What of atheists? They will point to the writings of philosophers, scientists, and politicians; they will trump the authority of the scientific method.
All of us, even the ones who claim to be agnostic, will be drawing upon authorities outside of ourselves to inform our world-view. We might well be a confused mix of beliefs, unable to feel at home professing “faith” in any of the above, but we are all drawing from the experience of our forbears. I suspect that even the lone human, untouched by the great history of our species and left alone for a lifetime, would still be reaching out somewhere to draw meaning from something other than themselves. Even the most hardened post-modernist, professing the rejection of all authority, will ultimately cite someone else to support their belief.
Adding authority to tradition gives us a firm footing in our faith.
Perhaps it is our own experience that plays a role in the development of our faith?
I remember, as a young man, rejecting Christianity because I did not experience the teachings lived out in the so-called expert Christian life, that of the local Anglican Priests. This experience profoundly shaped my own search for meaning. I was reacting against my family’s culture of atheist materialism and found myself drawn to seeking other means of explaining experience.
What about you? Perhaps your earlier beliefs were challenged by events in the lives you have experienced? When the tornado destroyed your home, did you wonder, “Why me?”
When you get talking to people who have strong emotive responses (positive or negative) towards the concept of religion it is quite common for their world-view and reaction to have been informed by a powerful personal experience. Often our own personal experiences overpower tradition/culture, challenge and topple external authority, and lead us to reason a path to another set of conclusions.

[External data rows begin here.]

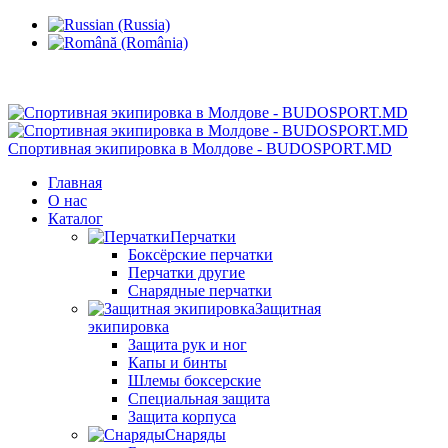
Кишинев, Ботаника, ул.Sarmizegetusa 28/3
Спортивная экипировка в Молдове - BUDOSPORT.MD
Главная
О нас
Каталог
Перчатки
Боксёрские перчатки
Перчатки другие
Снарядные перчатки
Защитная
экипировка
Защита рук и ног
Капы и бинты
Шлемы боксерские
Специальная защита
Защита корпуса
Снаряды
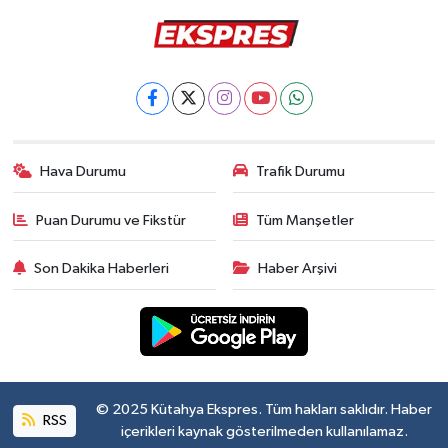
Hava Durumu
Trafik Durumu
Puan Durumu ve Fikstür
Tüm Manşetler
Son Dakika Haberleri
Haber Arşivi
© 2025 Kütahya Ekspres. Tüm hakları saklıdır. Haber
RSS
içerikleri kaynak gösterilmeden kullanılamaz.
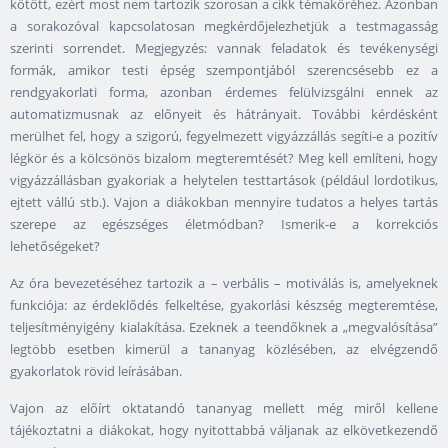
kötött, ezért most nem tartozik szorosan a cikk témaköréhez. Azonban
a sorakozóval kapcsolatosan megkérdőjelezhetjük a testmagasság
szerinti sorrendet. Megjegyzés: vannak feladatok és tevékenységi
formák, amikor testi épség szempontjából szerencsésebb ez a
rendgyakorlati forma, azonban érdemes felülvizsgálni ennek az
automatizmusnak az előnyeit és hátrányait. További kérdésként
merülhet fel, hogy a szigorú, fegyelmezett vigyázzállás segíti-e a pozitív
légkör és a kölcsönös bizalom megteremtését? Meg kell említeni, hogy
vigyázzállásban gyakoriak a helytelen testtartások (például lordotikus,
ejtett vállú stb.). Vajon a diákokban mennyire tudatos a helyes tartás
szerepe az egészséges életmódban? Ismerik-e a korrekciós
lehetőségeket?
Az óra bevezetéséhez tartozik a – verbális – motiválás is, amelyeknek
funkciója: az érdeklődés felkeltése, gyakorlási készség megteremtése,
teljesítményigény kialakítása. Ezeknek a teendőknek a „megvalósítása”
legtöbb esetben kimerül a tananyag közlésében, az elvégzendő
gyakorlatok rövid leírásában.
Vajon az előírt oktatandó tananyag mellett még miről kellene
tájékoztatni a diákokat, hogy nyitottabbá váljanak az elkövetkezendő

This helps to explain the sudden shifts between faith perspectives that litter the history of humanity.
Yet… how conscious are we of how our experience has shaped our world-view, our faith?
What are we so sure of and how did we get to believing it?
Before anyone misunderstands, let me say that each of these four influences stands on its own. There is no hierarchy between Reason, Tradition, Authority and Experience.
For one person, Reason reigns dominant while for another it’s Experience. Perhaps, for you, Tradition stands tall, or Authority.
The thing is that the order and dominance of the elements is less important than the realisation that we are influenced by them all, to one degree or another.
Yeah, ok… so what?
Well, let me suggest that the next time you find yourself conversing about faith, religion, world-view and/or philosophy you consider dropping the default evidence-approach and try something new.
Why not explore one another’s influences?
What cultural traditions are you both from? What authority do you respectively recognise? How have your experiences shaped you? From where are you reasoning?
Instead of getting into a bun-fight over evidence, why not have a rich conversation about one-another’s assumptions? A respectful and patient exploration of these questions will enrich all the participants and offer alternatives to your own faith perspective.
Do you really think that you can reason someone into your faith?
Get real: until you help others to understand your culture, tradition, experience, sources of authority and meaning, and ways of thinking you will not be able to connect. Only once your respective positions begin to connect will you stand a chance of sharing something fresh.